= Beginning of Section =
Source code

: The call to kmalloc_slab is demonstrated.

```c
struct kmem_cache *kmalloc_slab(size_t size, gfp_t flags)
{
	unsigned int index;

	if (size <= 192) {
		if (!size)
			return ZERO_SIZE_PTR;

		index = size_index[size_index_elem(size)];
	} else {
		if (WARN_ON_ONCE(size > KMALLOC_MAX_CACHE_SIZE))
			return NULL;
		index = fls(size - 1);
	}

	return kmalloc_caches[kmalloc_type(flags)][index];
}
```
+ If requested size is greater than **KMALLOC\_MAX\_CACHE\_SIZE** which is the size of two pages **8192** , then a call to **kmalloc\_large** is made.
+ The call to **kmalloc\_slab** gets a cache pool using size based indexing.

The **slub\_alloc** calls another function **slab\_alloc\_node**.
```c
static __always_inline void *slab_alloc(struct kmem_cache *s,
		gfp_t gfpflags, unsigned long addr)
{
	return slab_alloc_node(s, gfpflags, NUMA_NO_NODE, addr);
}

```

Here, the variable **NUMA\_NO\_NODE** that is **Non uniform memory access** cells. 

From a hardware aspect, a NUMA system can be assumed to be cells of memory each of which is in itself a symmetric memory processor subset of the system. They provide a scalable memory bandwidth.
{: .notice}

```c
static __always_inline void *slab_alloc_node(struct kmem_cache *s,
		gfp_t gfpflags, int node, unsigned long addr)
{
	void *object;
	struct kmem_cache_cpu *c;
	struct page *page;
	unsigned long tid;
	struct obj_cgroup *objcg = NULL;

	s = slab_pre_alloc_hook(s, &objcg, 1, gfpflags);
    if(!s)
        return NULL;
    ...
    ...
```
= End of Section =
Description of the task: Could you filter the material above and copy each line that holds the word "gfpflags"?

Result of the exercise:
		gfp_t gfpflags, unsigned long addr)
	return slab_alloc_node(s, gfpflags, NUMA_NO_NODE, addr);
		gfp_t gfpflags, int node, unsigned long addr)
	s = slab_pre_alloc_hook(s, &objcg, 1, gfpflags);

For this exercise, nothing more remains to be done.